Homélie de Mgr Michel Aupetit - Messe de rentrée des parlementaires à Sainte-Clotilde
Basilique Sainte-Clotilde (7e) - Mardi 16 octobre 2018
– Ga 5,1-6 ; Ps 118, 41.43-45.47-48 ; Lc 11,37-41
Mesdames et messieurs les parlementaires
Mesdames et messieurs les élus,
Chers frères et sœurs,
Elle est intéressante cette phrase de saint Paul : « C’est pour que nous soyons libres que le Christ nous a libérés. Ne vous mettez pas sous le joug de l’esclavage » (Ga 5, 1). Chère liberté qui orne le fronton de nos mairies.
Mais, au fait, sommes-nous libres ?
Les neurologues des années 1980 faisaient de nous des hommes neuronaux en nous enfermant dans des conditionnements physiologiques. Presque quarante ans plus tard, les neurophysiologistes rejoignent les philosophes grecs en réaffirmant qu’il y a bien chez l’homme une capacité de discernement et de jugement qui nous permet de poser un acte libre.
Libres, donc responsables ! Si dans la société humaine il y a des tribunaux, c’est que l’on considère que l’homme est responsable, contrairement aux animaux qui ne se font pas de procès et aux robots dont l’intelligence artificielle est conditionnée, et aussi performante soit-elle, ne pourra pas être tenue pour responsable.
Libre, donc responsable ! Oui, à condition de ne pas se mettre sous le joug de l’esclavage par des conditionnements sociétaux, idéologiques, pulsionnels et d’exercer son jugement en s’appuyant sur la liberté de pensée.

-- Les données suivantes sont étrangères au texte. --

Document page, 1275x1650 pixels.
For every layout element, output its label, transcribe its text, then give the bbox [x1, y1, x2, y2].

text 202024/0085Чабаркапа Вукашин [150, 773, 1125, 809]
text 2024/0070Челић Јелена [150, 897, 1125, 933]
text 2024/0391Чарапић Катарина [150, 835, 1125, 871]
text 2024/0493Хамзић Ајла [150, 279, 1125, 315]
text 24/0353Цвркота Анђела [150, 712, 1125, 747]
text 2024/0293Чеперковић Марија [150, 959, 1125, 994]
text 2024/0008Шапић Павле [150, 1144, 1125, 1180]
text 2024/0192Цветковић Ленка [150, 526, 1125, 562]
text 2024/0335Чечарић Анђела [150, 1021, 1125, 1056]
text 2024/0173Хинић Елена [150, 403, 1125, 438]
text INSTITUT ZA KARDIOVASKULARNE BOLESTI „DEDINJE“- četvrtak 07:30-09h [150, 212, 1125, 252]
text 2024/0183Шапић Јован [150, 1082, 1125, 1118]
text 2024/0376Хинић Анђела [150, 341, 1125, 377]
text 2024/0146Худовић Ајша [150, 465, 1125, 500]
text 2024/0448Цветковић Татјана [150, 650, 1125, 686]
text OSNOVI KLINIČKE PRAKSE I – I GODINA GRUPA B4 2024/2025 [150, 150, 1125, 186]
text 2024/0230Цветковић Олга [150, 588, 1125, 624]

Liberté de pensée, liberté de conscience sont la clé d’une véritable démocratie. Quand elles sont censurées au nom d’un « nouvel ordre moral » qui exerce sa pression et fait taire la dissidence, nous sommes en danger.
« La vérité vous rendra libres » (Jn 8, 32). Cette phrase de Jésus nous incite à poser la même question que Ponce Pilate : « Qu’est-ce que la vérité ? » (Jn 18, 38). La vérité est toujours à rechercher sans jamais la saisir entièrement, à l’approcher sans jamais l’enfermer dans l’étroitesse de notre esprit. Pour aller à sa rencontre, il faut beaucoup d’humilité.
Une des clés de la liberté véritable est celle qui se construit au plus profond du cœur, au-delà des apparences. Les contraintes sociales, les accords de principe, les acquiescements serviles sont autant de sacrifices aux apparences qui restreignent la liberté, ainsi que le dit Jésus dans l’évangile que nous venons de lire. Purifier l’extérieur, soigner l’apparence, se soumettre aux diktats sociétaux, c’est abdiquer la meilleure part de son humanité.
Purifier l’intérieur, c’est accepter de regarder ce qui nous meut, la cupidité ou la générosité, l’envie ou l’altruisme, l’emprise ou le don de soi. C’est apprendre à être libres. Bien des péchés dans l’Église, en particulier ceux que l’on découvre aujourd’hui, sont dus à cette absence de liberté intérieure où se pose le regard de Dieu. Le regard des hommes nous enferme en nous entraînant à cacher la vérité. Le regard de Dieu nous libère car devant lui rien n’est caché qui ne sera connu au grand jour (cf. Lc 12, 2). Déjà Dieu l’avait enseigné au prophète Samuel : « l’homme voit les apparences, Dieu juge le cœur » (I Sm 16, 7). Le Christ nous a rendus libres. Qu’il nous donne aussi de regarder courageusement ce qui nous fait agir pour apprendre la véritable liberté.
Mais pourquoi être libre ? Pour accomplir la seule chose qui vaille dans notre vie : aimer. Car, il n’y a pas d’amour sans liberté, il n’y a pas de don de soi qui ne soit libre. C’est ainsi que le Christ nous a enseigné l’amour : « Pas le plus grand d’amour que de donner sa vie pour ceux qu’on aime » (Jn 15, 3) et la liberté : « Ma vie nul ne la prend, c’est moi qui la donne » (Jn 10, 18).
Chers amis, apprenons la liberté pour aimer davantage : « la foi qui agit par la charité » (Ga 5, 6).
+Michel Aupetit, archevêque de Paris.